I had a discussion about database enums on StackOverflow at one point, and I decided to expand on it and write down why I think they are a good idea.

There are times when your schema is fairly simple and you only work with the database through your application and have a nice GUI, so you don’t mind that your tables are filled with endless columns of opaque numbers.

However, I had a job where I spent heaps of time in psql running queries to track down issues or find patterns in data or produce one-off reports. I was using Postgres 8.3 at the time, and I found myself wishing for enum fields as they would give me

  • simpler, shorter, more readable queries
  • easier to read query results in psql
  • fewer joins to type out and make mistakes in
  • fewer table names to remember.

Database enums produce similar benefits in your application code, regardless of whether you are using an ORM library, so I was pleased that they were introduced in Postgres 8.4.

I’d like to address some concerns about enums:

1. Enums are case sensitive, spaces are significant.

This is no different than a lot of programming languages, so developers are well equipped to handle this issue.

2. Enums are sometimes not comparable.

True, and that’s why you choose the right tool for the right job - don’t use an enum when you need to compare values, or write your own comparison function. I would say that there are heaps of cases where you have 2-3 possible values of an attribute and you don’t need to compare them - enums are great for that.

3. Enums do not allow translation into other languages.

Absolutely, so you should treat enum values same as you would treat integers - they are internal values, and you look up the translation for the value as needed. Enums are there for the developer’s benefit (i.e. better readability and simpler queries), and their values probably shouldn’t go straight to the UI.

4. Enums are not ANSI standard and are therefore implemented differently (if at all) in different database engines.

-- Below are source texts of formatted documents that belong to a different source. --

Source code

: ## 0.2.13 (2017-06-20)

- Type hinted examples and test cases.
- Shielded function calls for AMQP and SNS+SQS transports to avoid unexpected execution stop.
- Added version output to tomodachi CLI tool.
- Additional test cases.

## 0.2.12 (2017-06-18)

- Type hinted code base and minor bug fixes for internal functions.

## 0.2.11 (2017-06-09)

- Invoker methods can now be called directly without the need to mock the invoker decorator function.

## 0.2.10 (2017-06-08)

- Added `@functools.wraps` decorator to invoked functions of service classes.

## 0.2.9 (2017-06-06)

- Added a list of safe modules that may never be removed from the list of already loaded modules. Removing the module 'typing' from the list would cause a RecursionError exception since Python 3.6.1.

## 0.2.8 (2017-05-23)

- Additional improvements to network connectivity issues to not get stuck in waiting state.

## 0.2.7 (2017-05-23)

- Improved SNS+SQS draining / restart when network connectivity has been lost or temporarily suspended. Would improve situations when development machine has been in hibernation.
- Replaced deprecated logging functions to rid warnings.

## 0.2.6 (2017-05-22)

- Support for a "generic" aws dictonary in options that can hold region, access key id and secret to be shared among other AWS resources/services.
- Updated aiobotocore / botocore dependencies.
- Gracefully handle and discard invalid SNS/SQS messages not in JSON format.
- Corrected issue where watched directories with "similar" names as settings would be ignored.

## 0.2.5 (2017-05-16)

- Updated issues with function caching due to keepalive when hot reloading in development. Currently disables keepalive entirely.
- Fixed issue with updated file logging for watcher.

Sure, and this is where a layer of abstraction like an ORM library can hide those details.

5. When using a text string to compare within code it is possible to misspell it and the language will not warn you.

People say similar things about dynamic languages but it turns out that better unit testing and the increase in productivity more than offset this issue.

6. Enums are ordered in sorts in the order in which they were created.

If you’ve got integer constants, your sorts are only going to work until requirements change and you need to insert a new value right in the middle of your carefully arranged range to get the right sort order. In practice, you’ll probably end up calculating an extra sort field in queries regardless of whether you have an enum or an int column, unless you are happy to update all the values. Otherwise it’s the same as point 2 - don’t use an enum if it’s not going to do the job.

7. Enums are not easily maintained, and lock the database into a version of the world when the database was designed.

It is possible to alter tables, and database migrations (e.g. in Ruby on Rails) are not a difficult task to handle. The previous point shows that integers have their share of problems anyway. As a side note, everyone is using automated migrations, right? I have run into issues with altering the schema when working with large tables (tens and hundreds of millions of rows) as it was simply taking unacceptable amounts of time. However, this is hardly an enum specific issue, and I maintain that at that scale you need to architect your database and applications with these issues in mind (e.g. by including a switchover node to handle schema changes).

To summarise, I am not advocating mixing identity and description with enums, what I am advocating is ease of use and enums provide that in a lot of cases. However, like any other tool they have to be used appropriately.